Three kinds of blonde exist in the hair-color universe: Sun Goddesses, Moon Goddesses, and Innocents. There are a few half-breeds about -- Innocents with Moon Goddess streaks, Sun Goddesses with Innocent highlights. But generally you'll be able to point them out on the street: She's a Sun, she's a Moon, she's an Innocent.
All blondes start out as Innocent Blondes. Some try to stay that way. But when they start coloring their hair, most women go one of two ways. Either they try to match their current hair color, or they try to show something about themselves. And that "something" can change. If, at the moment that you buy the box, there's something in you that wants to nurture life and culture, your hair will go Sun Blonde. But if at that particular moment there's something in you that wants to defenestrate the cat, you'll go Moon Blonde.
With the help of ammonia and peroxide, one month you can be a sun-wheat-and-growth blonde, drenched in honeyed tones. The next, you can be a sun-gold-and-purity blonde, diamondlike in your cool brilliance. After a particularly bad patch, you might spend some time as a champagne-colored moon-haze-and-liquor blonde, and then punch in at the office one day with hair the color of a towheaded toddler. In our time, women use their hair to telegraph their feelings about their innocence, their loss of innocence; about their sexuality, their eroticism; about getting older, about the prospect of death. The part of your personality that wants to say something very large speaks through the blonde you choose. The words of the goddess that want to come out of your mouth often get tangled in your hair.
* * *
When I was seven or so, my mother kept an old trunk as a permanent fixture on the screened back porch of our house in Virginia. It was our dress-up trunk, and held all her old cocktail dresses, pillbox hats, and high heels; some embroidered taffeta ball dresses from the relatives in San Francisco; and one or two moth-eaten mink stoles with glass eyes and snouts and tails. The neighbors got used to seeing two or three children walking down the sidewalk dressed like operagoing dowagers from Pacific Heights.
One day I decided that the dress-up trunk looked particularly inviting, with its soft old silks and deep velvets and bright satins. I climbed in to luxuriate. As the trunk lid closed, I heard a serious click, and, though it dawned upon me that I was locked in the dress-up box, I felt that someone would find me eventually, and promptly went to sleep. After a while, my grandmother noticed that I wasn't around, and began to search for me and to call my name. It was her calling that finally awakened me and caused me to sit up and bump my head and wail, attracting her attention. I remember the look on her face when she opened the trunk to find me howling in taffeta. I didn't know why she looked at me that way, I only knew she hugged me to her, and rocked me as I wailed.

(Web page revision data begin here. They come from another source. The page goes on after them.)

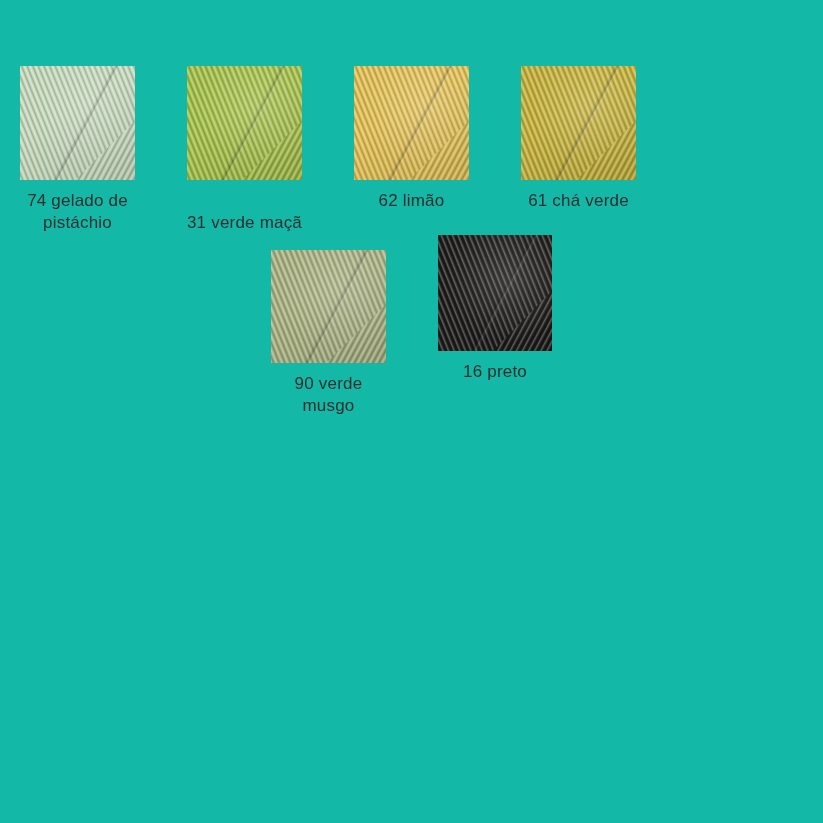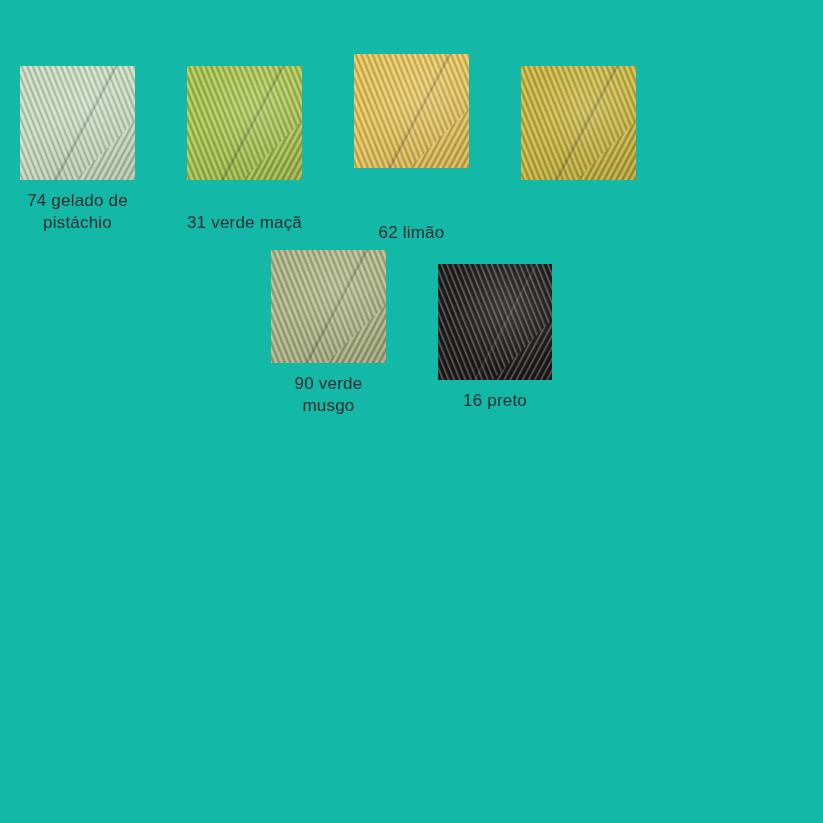--- a/index.html
+++ b/index.html
@@ -122,48 +122,49 @@
     </div>
     <div class="swatch-cell" style="left: 169.5px; top: 66px; width: 150px; gap: 22px;">
       <div class="swatch-image" style="width: 115px; height: 114px; background-color: rgb(168, 196, 74);">
         <div class="yarn-top"></div>
         <div class="yarn-bottom"></div>
         <div class="yarn-seam"></div>
         <div class="yarn-shade"></div>
       </div>
       <div class="swatch-label" style="color: rgb(47, 47, 47); width: 150px;">31 verde maçã</div>
     </div>
-    <div class="swatch-cell" style="left: 336.5px; top: 54px; width: 150px; gap: 44px;">
+    <div class="swatch-cell" style="left: 336.5px; top: 66px; width: 150px;">
       <div class="swatch-image" style="width: 115px; height: 114px; background-color: rgb(230, 195, 86);">
         <div class="yarn-top"></div>
         <div class="yarn-bottom"></div>
         <div class="yarn-seam"></div>
         <div class="yarn-shade"></div>
       </div>
       <div class="swatch-label" style="color: rgb(47, 47, 47); width: 150px;">62 limão</div>
     </div>
     <div class="swatch-cell" style="left: 503.5px; top: 66px; width: 150px;">
       <div class="swatch-image" style="width: 115px; height: 114px; background-color: rgb(200, 180, 58);">
         <div class="yarn-top"></div>
         <div class="yarn-bottom"></div>
         <div class="yarn-seam"></div>
         <div class="yarn-shade"></div>
       </div>
+      <div class="swatch-label" style="color: rgb(47, 47, 47); width: 150px;">61 chá verde</div>
     </div>
     <div class="swatch-cell" style="left: 253.5px; top: 250px; width: 150px;">
       <div class="swatch-image" style="width: 115px; height: 113px; background-color: rgb(173, 180, 132);">
         <div class="yarn-top"></div>
         <div class="yarn-bottom"></div>
         <div class="yarn-seam"></div>
         <div class="yarn-shade"></div>
       </div>
       <div class="swatch-label" style="color: rgb(47, 47, 47); width: 150px;">90 verde
 musgo</div>
     </div>
-    <div class="swatch-cell" style="left: 420px; top: 264px; width: 150px;">
+    <div class="swatch-cell" style="left: 420px; top: 235px; width: 150px;">
       <div class="swatch-image" style="width: 114px; height: 116px; background-color: rgb(28, 27, 25);">
         <div class="yarn-top"></div>
         <div class="yarn-bottom"></div>
         <div class="yarn-seam"></div>
         <div class="yarn-shade"></div>
       </div>
       <div class="swatch-label" style="color: rgb(47, 47, 47); width: 150px;">16 preto</div>
     </div>
   </div>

We blondes are locked in the dress-up trunk. All those pretty colors, all those people to be. Like the waters of Lethe, they lull us, and we pass our lives away pretending to be people we are not. Fifty years ago, average women did not have the option of playing someone else, of coloring their hair. A hundred years ago, a woman was disparaged if she "painted," if she wore makeup. No makeup and no hair color and no one to be but yourself.
But now we want to be someone else, sometimes an alter ego, sometimes our "perfect" Self. We'll have the eye-lift and the chin implant and the breast enhancement. We color our hair and wear our makeup. But whom do we choose to look like? And what do our choices tell us about ourselves? These are the questions I asked myself in the drugstore, standing there with the boxes.